1. assembled the hardware
2. burned latest retropie image to my MicroSD
3. booted the Raspberry Pi with MicroSD inserted
4. used raspi-config to a) expand disk to full size b) set the localization and keyboard settings to American (‘merica! Heck ya!) c) set overclock
5. booted startx and used the XWindows tool (wpa_gui) to configure my wifi
6. copied all my ROM’s over via the default SAMBA share
7. used RetroPie-Setup/ to a) update everything b) setup the default RetroArch controller for c) change the flash screen to the cool one with Mario and Luigi
8. created my controller settings in a file using the command line configuration tool:
cd /opt/retropie/emulators/RetroArch/installdir/bin
sudo ./retroarch-joyconfig -j 0 > /opt/retropie/configs/all/controllers.cfg
sudo ./retroarch-joyconfig -j 1 >> /opt/retropie/configs/all/controllers.cfg

9. Cleaned up my /opt/retropie/configs/all/retroarch.cfg file, removing keyboard controls and other junk
10. cat /opt/retropie/configs/all/controllers.cfg >> /opt/retropie/configs/all/retroarch.cfg
11. reboot
12. BOOM! Play games.
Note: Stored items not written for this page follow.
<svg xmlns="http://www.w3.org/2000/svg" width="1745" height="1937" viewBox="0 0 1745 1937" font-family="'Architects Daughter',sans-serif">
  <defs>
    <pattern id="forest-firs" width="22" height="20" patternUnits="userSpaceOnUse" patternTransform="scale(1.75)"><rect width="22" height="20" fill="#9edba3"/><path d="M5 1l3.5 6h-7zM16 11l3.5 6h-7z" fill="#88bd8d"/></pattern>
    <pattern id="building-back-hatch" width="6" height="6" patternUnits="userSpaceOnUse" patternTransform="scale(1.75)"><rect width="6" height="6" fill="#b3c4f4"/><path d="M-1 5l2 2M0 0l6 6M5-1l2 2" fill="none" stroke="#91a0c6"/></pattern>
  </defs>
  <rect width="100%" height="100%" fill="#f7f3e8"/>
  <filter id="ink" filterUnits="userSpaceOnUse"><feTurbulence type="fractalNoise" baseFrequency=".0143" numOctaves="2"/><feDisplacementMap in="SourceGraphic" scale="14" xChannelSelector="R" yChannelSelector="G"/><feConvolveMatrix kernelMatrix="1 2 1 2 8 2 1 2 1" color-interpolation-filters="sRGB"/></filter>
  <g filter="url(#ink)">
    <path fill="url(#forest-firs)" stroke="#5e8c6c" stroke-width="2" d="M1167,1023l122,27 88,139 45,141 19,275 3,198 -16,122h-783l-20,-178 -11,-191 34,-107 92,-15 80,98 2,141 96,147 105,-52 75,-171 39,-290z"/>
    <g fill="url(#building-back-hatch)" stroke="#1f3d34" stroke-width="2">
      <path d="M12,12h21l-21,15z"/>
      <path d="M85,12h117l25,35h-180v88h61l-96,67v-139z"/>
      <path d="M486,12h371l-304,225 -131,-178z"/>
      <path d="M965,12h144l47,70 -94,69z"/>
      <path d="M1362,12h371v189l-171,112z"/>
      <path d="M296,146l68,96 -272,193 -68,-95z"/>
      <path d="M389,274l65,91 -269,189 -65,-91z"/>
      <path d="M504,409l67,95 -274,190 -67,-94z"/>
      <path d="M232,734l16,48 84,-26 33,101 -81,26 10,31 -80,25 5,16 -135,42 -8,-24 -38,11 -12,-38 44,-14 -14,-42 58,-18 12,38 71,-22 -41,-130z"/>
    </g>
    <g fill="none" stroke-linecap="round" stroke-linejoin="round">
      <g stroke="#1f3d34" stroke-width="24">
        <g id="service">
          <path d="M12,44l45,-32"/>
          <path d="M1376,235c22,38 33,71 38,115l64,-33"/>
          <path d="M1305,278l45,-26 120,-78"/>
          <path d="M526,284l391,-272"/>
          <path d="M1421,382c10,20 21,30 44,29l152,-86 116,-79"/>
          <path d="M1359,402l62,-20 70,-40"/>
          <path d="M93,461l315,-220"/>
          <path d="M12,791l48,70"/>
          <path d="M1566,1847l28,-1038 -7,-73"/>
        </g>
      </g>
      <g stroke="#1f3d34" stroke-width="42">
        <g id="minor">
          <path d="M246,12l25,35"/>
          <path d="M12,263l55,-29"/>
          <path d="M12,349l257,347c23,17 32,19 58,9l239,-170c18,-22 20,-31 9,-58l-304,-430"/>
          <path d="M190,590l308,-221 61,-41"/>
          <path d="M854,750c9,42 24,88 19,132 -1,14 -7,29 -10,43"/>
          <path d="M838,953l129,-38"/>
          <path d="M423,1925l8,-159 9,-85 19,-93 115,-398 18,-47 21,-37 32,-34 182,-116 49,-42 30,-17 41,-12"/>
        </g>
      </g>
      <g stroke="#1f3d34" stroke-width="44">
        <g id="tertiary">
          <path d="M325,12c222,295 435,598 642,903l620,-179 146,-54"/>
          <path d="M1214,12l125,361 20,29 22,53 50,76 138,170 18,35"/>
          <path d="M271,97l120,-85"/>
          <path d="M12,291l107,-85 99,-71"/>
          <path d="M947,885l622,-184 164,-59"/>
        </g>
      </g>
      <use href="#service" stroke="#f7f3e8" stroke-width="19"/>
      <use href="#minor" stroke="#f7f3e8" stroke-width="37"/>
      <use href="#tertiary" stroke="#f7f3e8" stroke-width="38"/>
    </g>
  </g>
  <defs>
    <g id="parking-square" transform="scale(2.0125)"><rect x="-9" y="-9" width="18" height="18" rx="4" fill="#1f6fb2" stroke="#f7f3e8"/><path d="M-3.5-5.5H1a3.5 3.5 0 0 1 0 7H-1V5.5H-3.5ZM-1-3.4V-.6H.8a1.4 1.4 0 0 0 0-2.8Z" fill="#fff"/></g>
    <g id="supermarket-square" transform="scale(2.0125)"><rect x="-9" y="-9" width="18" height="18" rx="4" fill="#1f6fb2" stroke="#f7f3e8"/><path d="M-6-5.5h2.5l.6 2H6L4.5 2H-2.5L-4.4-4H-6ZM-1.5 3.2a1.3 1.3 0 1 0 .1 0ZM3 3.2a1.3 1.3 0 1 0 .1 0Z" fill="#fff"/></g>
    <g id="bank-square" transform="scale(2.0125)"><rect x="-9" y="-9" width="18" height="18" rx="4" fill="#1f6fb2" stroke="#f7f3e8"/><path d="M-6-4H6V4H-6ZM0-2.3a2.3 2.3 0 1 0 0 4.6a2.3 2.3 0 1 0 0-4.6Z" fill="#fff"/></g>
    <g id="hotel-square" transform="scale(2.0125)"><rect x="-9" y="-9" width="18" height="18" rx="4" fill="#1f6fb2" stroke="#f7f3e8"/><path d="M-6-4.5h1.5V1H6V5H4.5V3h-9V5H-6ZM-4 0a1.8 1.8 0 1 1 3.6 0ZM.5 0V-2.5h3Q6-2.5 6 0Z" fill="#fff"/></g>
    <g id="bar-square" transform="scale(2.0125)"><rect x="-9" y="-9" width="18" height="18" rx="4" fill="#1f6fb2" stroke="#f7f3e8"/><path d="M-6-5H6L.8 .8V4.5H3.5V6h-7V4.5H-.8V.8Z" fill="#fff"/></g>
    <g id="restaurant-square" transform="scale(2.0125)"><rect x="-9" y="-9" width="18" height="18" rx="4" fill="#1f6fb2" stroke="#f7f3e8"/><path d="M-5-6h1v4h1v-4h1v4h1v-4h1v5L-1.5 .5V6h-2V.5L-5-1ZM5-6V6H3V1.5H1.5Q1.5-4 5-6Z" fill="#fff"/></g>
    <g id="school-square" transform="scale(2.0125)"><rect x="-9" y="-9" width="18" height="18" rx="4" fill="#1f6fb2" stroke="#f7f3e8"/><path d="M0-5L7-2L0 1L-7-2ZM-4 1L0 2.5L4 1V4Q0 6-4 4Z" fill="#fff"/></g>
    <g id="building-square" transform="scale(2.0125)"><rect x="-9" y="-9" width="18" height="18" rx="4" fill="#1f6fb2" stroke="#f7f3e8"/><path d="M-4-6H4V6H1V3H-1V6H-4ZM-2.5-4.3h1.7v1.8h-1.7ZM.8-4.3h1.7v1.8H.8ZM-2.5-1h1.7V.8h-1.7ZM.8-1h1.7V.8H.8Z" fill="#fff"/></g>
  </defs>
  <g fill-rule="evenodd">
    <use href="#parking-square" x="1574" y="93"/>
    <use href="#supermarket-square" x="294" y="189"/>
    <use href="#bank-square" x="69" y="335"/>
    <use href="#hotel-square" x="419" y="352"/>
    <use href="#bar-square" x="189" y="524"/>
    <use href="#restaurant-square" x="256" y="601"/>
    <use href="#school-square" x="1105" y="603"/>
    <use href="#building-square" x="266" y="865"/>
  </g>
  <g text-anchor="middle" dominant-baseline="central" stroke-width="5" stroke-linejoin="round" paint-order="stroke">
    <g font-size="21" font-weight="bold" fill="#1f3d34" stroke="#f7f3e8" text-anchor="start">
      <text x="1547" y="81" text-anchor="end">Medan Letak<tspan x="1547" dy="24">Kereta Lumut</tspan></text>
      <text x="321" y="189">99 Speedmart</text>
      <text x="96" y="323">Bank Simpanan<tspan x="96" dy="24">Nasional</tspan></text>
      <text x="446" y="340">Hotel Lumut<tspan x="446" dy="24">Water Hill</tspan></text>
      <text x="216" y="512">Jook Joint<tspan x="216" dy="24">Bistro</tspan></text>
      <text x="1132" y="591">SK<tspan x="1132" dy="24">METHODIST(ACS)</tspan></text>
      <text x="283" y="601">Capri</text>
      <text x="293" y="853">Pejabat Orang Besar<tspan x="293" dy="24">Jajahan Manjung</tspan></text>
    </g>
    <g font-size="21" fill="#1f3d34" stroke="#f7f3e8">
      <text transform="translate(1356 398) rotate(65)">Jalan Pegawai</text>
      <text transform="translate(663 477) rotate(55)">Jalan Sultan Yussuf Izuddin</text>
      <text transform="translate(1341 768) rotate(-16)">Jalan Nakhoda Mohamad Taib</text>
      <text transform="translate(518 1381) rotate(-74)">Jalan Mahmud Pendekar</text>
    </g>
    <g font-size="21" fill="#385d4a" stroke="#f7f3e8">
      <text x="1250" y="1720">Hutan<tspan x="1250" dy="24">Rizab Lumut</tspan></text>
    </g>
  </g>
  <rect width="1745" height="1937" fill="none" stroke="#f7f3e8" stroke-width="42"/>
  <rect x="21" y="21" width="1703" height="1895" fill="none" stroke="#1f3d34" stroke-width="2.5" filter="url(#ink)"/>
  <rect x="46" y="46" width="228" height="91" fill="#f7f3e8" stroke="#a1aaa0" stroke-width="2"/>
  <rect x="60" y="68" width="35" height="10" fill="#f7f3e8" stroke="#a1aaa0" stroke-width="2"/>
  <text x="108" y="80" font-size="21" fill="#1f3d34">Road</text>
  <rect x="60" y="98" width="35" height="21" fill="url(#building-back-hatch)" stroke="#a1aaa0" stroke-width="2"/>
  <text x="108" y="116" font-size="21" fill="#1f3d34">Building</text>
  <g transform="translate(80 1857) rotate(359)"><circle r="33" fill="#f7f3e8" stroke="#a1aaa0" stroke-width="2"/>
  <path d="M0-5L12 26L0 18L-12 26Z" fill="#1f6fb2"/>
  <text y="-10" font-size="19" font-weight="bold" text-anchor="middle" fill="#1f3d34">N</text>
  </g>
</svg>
My four year old son and I have been playing a lot of Ken Griffey Jr’s Winning Run and NBA Jam.

This probably is missing a couple of steps and ignores all of my mistakes. Seriously, there are better tutorials out there than this one!

My hardware includes copper heat sinks, but no fan. This is enough to support overclocking on “High” in retropie-config without the Pi ever getting hot, even after long gaming sessions. NES, SNES, and Genesis games all run smoothly for the most part. 90% of games just work.


Occasionally I try a ROM (usually not a major title) doesn’t work quite right, and very occasionally one won’t even load. I chalk this up to emulation optimizing the 90% case to get these running on Pi’s relatively limited hardware. SNES sound seems a little off on some titles (not broken but… off). But most of the time the games work as well as they would on the original systems. And the gaming world of 20+ years ago is brought back to life!